PÅL KÅRES ELEKTROSHOP, Wooden Glory

PÅL KÅRE’S ELEKTROSHOP, Wooden Glory

Stralci di vita concreta risuonano edulcorati da elaborazioni di elettronica spinta, in questa produzione targata Hubro, etichetta norvegese che grazie a uno straordinario e variegato catalogo è ormai un punto di riferimento per le produzioni di frontiera.

Pål Kåres Elektroshop sono il batterista Pål Hausken ed il poliedrico Kåre Christoffer Vestrheim, compositore, performer e produttore di riferimento della scena nordeuropea d’avanguardia e non solo: tra i molti lavori su cui ha messo le mani ci sono alcuni dei 27 album dei Motorpsycho.
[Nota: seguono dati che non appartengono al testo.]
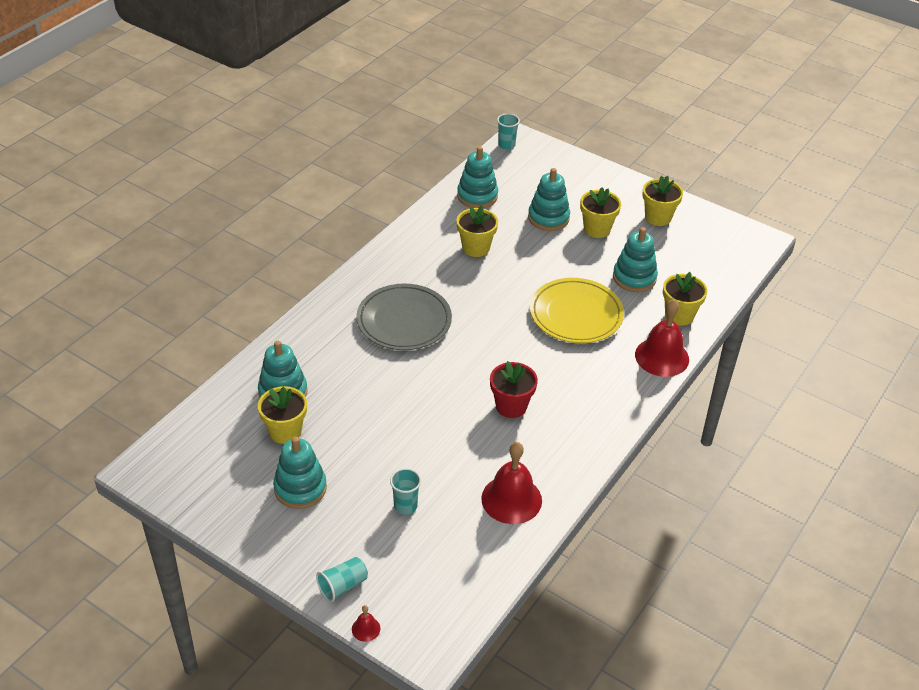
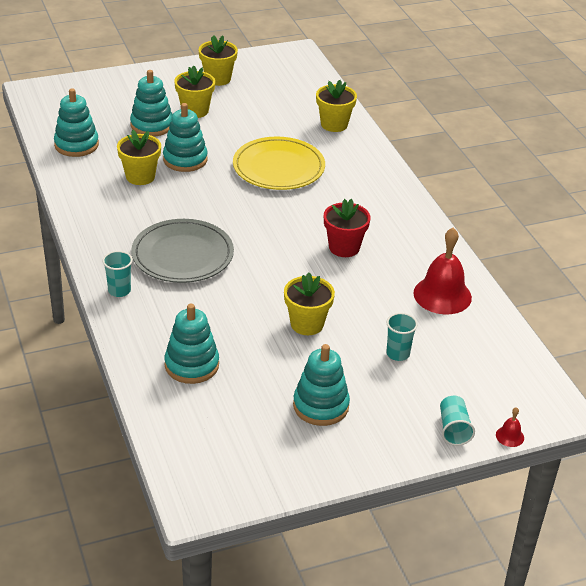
camera: 55 degrees left, 5 degrees down
yellow flower pot [258,386,307,444] -> yellow flower pot moved to [284,273,335,335]
turquoise cup [497,113,520,150] -> turquoise cup moved to [102,251,133,297]
turquoise stacking toy [613,227,658,292] -> turquoise stacking toy moved to [163,103,207,172]
red bell [635,299,689,377] -> none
Il duetto, in questo Wooden Glory, mette in scena uno scontro dialettico, una specie di scambio tra il mondo reale, fatto di suoni naturali, non filtrati, puri e uno scenario totalmente artificiale. Legni, pelli e campioni acustici d’ambiente sono sporcati, stropicciati da rocamboleschi e quanto mai inconsueti inserti di synth. La relazione tra i due universi sonori genera una sorta di narrazione impossibile, la sceneggiatura di un rapporto problematico, per tanti versi critico, dove la coesistenza tra le due istanze è sempre creatrice di ibridazioni stimolanti che passano da suggestioni metafisiche, cristallizzate a luoghi timbrici più sguaiati, talvolta persino grotteschi. Cortocircuiti sonori si ripetono grazie a improbabili rinvenimenti di archeologia timbrica che sembrano arrivati direttamente dalla preistoria dell’elettronica, seguiti dal cinguettare soave di volatili e scricchiolii di betulle svettanti nel cielo terzo di un’inconsueta primavera norvegese.

Il lavoro ha un che di artigianale, i suoni sembrano cesellati e incastrati in un missaggio reso complesso dalla differenza cromatica in campo e decisamente ben riuscito. S’intuisce il bisogno di restituire all’ascoltatore una elaborazione artistica autentica tanto che tutto l’insieme prende una connotazione decisa, un carattere intenso, forte. È evidente una sorta di vocazione istintuale per la ricerca, Pål e Kåre lavorano in un contesto dov’è facile cadere in errore, dove il rischio di ripetersi è altissimo. L’elektroshop che i due istrioni propongono è un mercato all’aperto fatto di visioni elettroacustiche concepite in due settimane di sessioni di registrazione “lontano da dio e dagli uomini” nella sperduta campagna di Østfold, cittadina situata appena nell’entroterra norvegese.

Wooden Glory è anche un lavoro di improvvisazione che però tende ad allontanarsi da un qualsivoglia canovaccio preconfezionato, avvicinandosi continuamente ed il più possibile ad una misura di sintesi possibile, buona per entrambi i musicisti. È come se l’obiettivo principale fosse quello di trovare una specie di tabella di conversione che possa dar vita ad ambienti sonori validi sia per un linguaggio prettamente acustico, quasi esclusivamente percussivo, sia per un altro, più artificiale, fatto da sequenze elettroniche e modulazioni sintetizzate. Il risultato è un lavoro per tanti versi indecifrabile, come fosse una raccolta di frammenti che, come nella struggente quanto inafferrabile atmosfera del brano “Zen & Martin” mantengono uno stato di continuo fermento, sono semi di letteratura (Novalis). In un certo senso, in tutti e sette i brani è come assistere ad allo sgretolamento dell’unità dell’opera: armonia, melodia e ritmo sono continuamente interrotte, tagliuzzate in modo sempre più invasivo, sino alla dispersione ed alla successiva formulazione di nuove e sconosciute unità.

Il “rosa pop” della copertina non deve trarre in inganno, questo è comunque un album vicino al permafrost, il freddo artico rimane sempre sullo sfondo senza per questo però rischiare di bruciare la semenza che in forma di idee musicali nuove è già pronta a venir fuori dal gelo.